私が飲み屋さんを開拓する時、多くは「人のおすすめのお店」を選びます。飲食関係の人や料理研究家さん、酒関連のお仕事をしている、いわゆる「酒飲みのプロ」たちをSNSでストーキングし、彼らを唸らせた店をあとでこっそり向かう、というものです。

今回は東京・荒木町にある「神棚」にいってきました。

やっぱりプロたちの目利きってすごいです。とても、とてもよかったです。
品のいい料理とタガの外れた日本酒たちを楽しみましたので、紹介します。

飲み屋の聖地・荒木町の新店「神棚」

場所は東京・四谷三丁目近くにある「荒木町」。この辺りは日本酒の有名なお店が集中している激戦区です。賑やかな飲み屋街の中心近く、素通りしそうなほど目立たない階段の先が入り口です。「ふらりと寄る」のではなく、がっつり予約していくタイプのお店です。

(…静謐!!)

長いL字カウンター、木、蝋燭、白い壺。BGMはなし。
背筋がピンと伸びそうな空間です。

(和食のタイプの木って、どこか神々しいです)

しかし、決して高級店というわけではなく、むしろリーズナブル。コースは3000円、5000円(今回はこれ)、8000円。お酒は3000円で基本的に飲み放題です。

八寸がすごい!

スタートは八寸です。すごいです。八寸好きにはたまりません。

お酒のあてでありながら味は優しめ。野菜のコクか苦さとかをしみじみと楽しめます。この時点でもうかなり好きです。

これだけあると、お酒が何杯も飲めてしまいそうです。

日本酒はカオス!勝手に飲むスタイル

大将が無言で日本酒3本をカウンターに並べます。この中から選ぶのかと思いきや「好きに注いで飲んでください」とのこと。料理の静謐さと逆の「セルフ飲み」スタイルです。

(せっかくなので少量ずついろいろ飲みます)

セルフスタイルの理由は「ワンオペで手が回らないので」とのこと。そういう理由とはいえ、どれも最初のいっぱいにぴったりのお酒です。野菜の優しい味わいも邪魔しないので、どんどんすすみます。

(!!!増えた)

大将が無言で新しい日本酒が並べます。
「遠慮せず、どんどん好きなものを飲んでくださいね」とのこと。神棚では、このようにお酒がほぼ自動ででてきます。少し飲んだ瓶はカウンターの別の場所に置いておく(右手に並んだお酒を左手に移動する)と、次に大将がやってきたときに片付けてくれる、というもの。
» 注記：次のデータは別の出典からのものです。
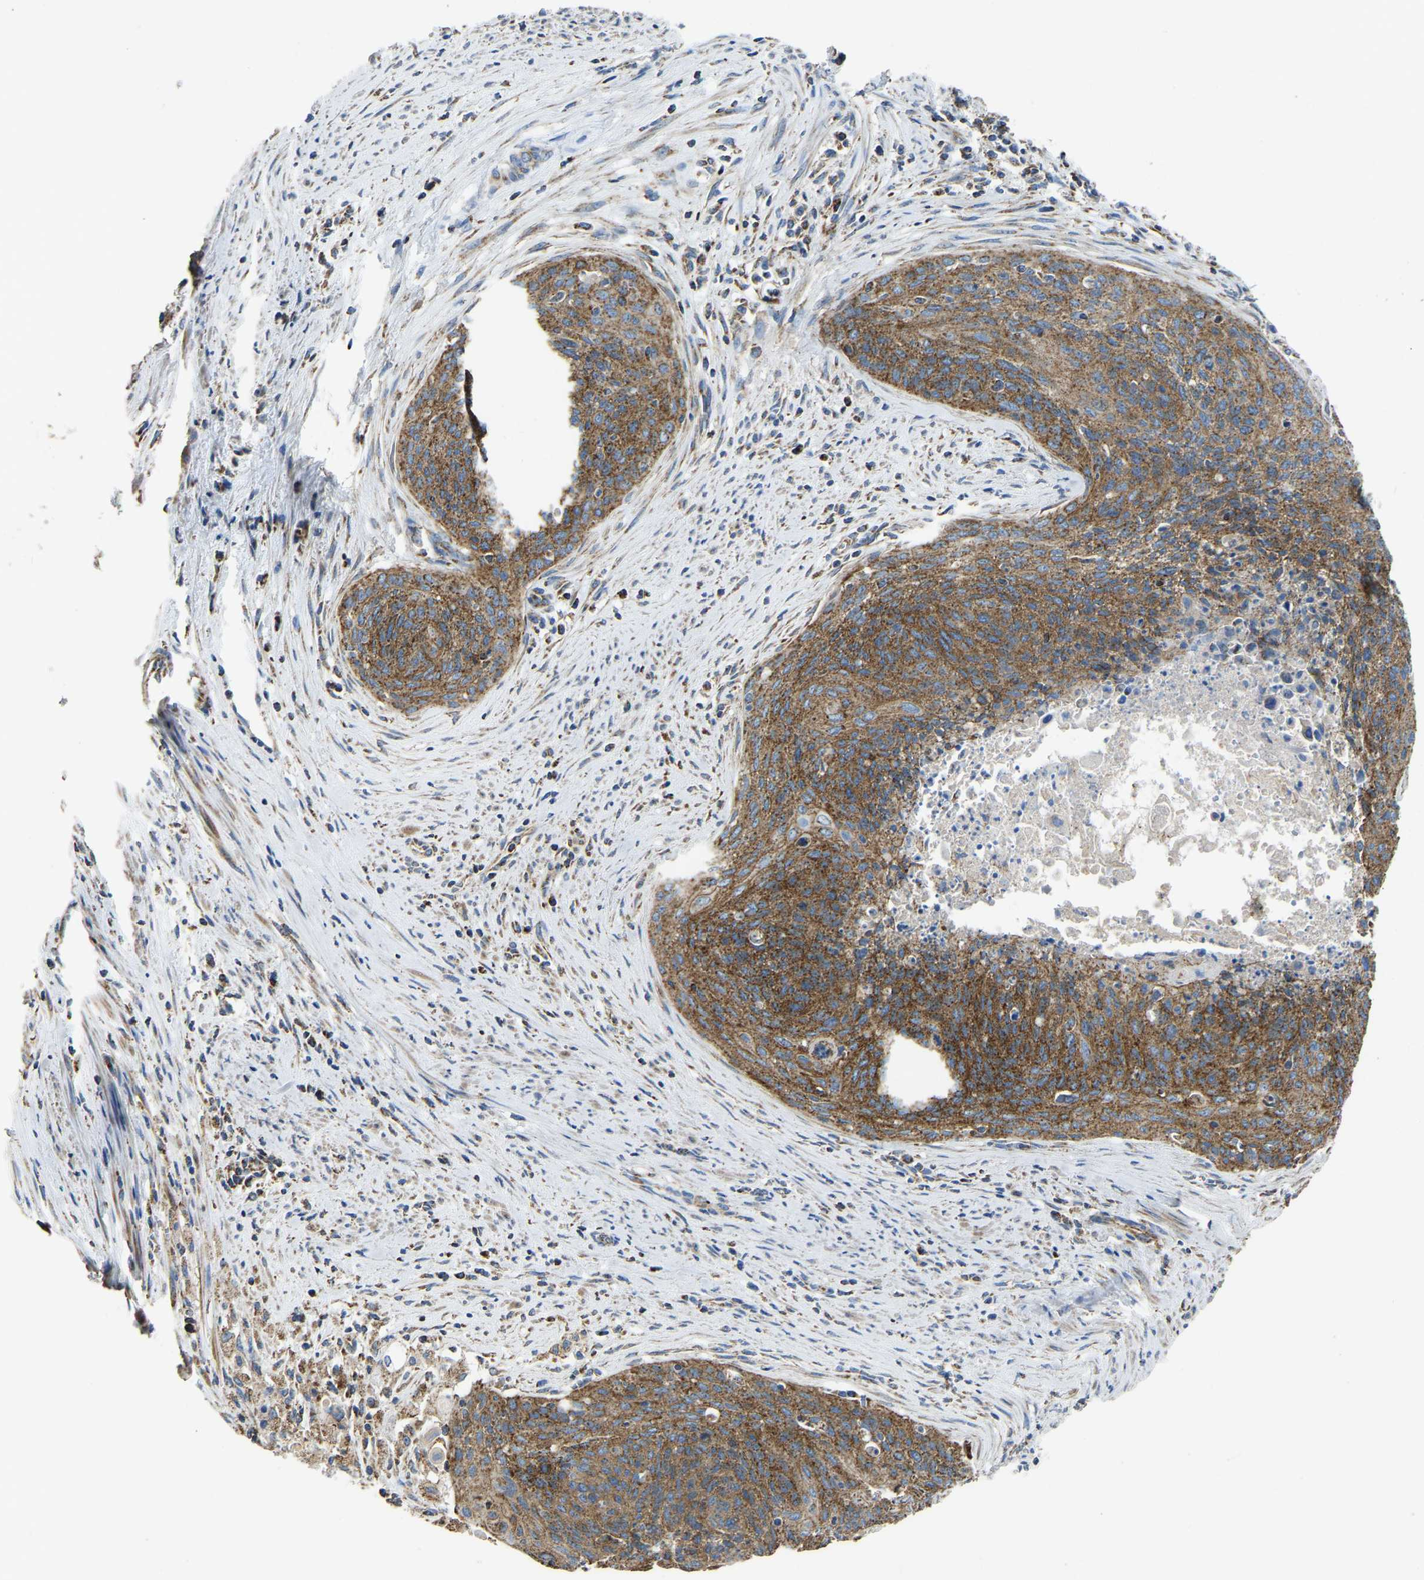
{"staining": {"intensity": "moderate", "quantity": ">75%", "location": "cytoplasmic/membranous"}, "tissue": "cervical cancer", "cell_type": "Tumor cells", "image_type": "cancer", "snomed": [{"axis": "morphology", "description": "Squamous cell carcinoma, NOS"}, {"axis": "topography", "description": "Cervix"}], "caption": "Protein positivity by immunohistochemistry (IHC) shows moderate cytoplasmic/membranous staining in about >75% of tumor cells in squamous cell carcinoma (cervical).", "gene": "ETFA", "patient": {"sex": "female", "age": 55}}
日本酒たちが回転寿司のように勝手にやってきて、飲み手を通過して、去っていきます。このスタイルは初めてですが、

①注文しなくていい
②好きなお酒を選べる 
③知らないお酒と出会える 
④少量ずつ飲み比べられる 

などを同時に実現してくれます。

海の幸にあわせて日本酒も加速

刺身、うまいです。さきほどまで「野菜おいしい」としみじみしていましたが、動物的なおいしさはまた別です。食べる速度、飲む速度が自動で上がります。

次にやってきたのはロ万(裏)と花陽浴。どちらもボリュームのある甘みで、刺身、そして醤油に合います。

そしてお酒が増えます。料理が端正な分、お酒がどこどこ出てくることが次第におもしろくなってきます。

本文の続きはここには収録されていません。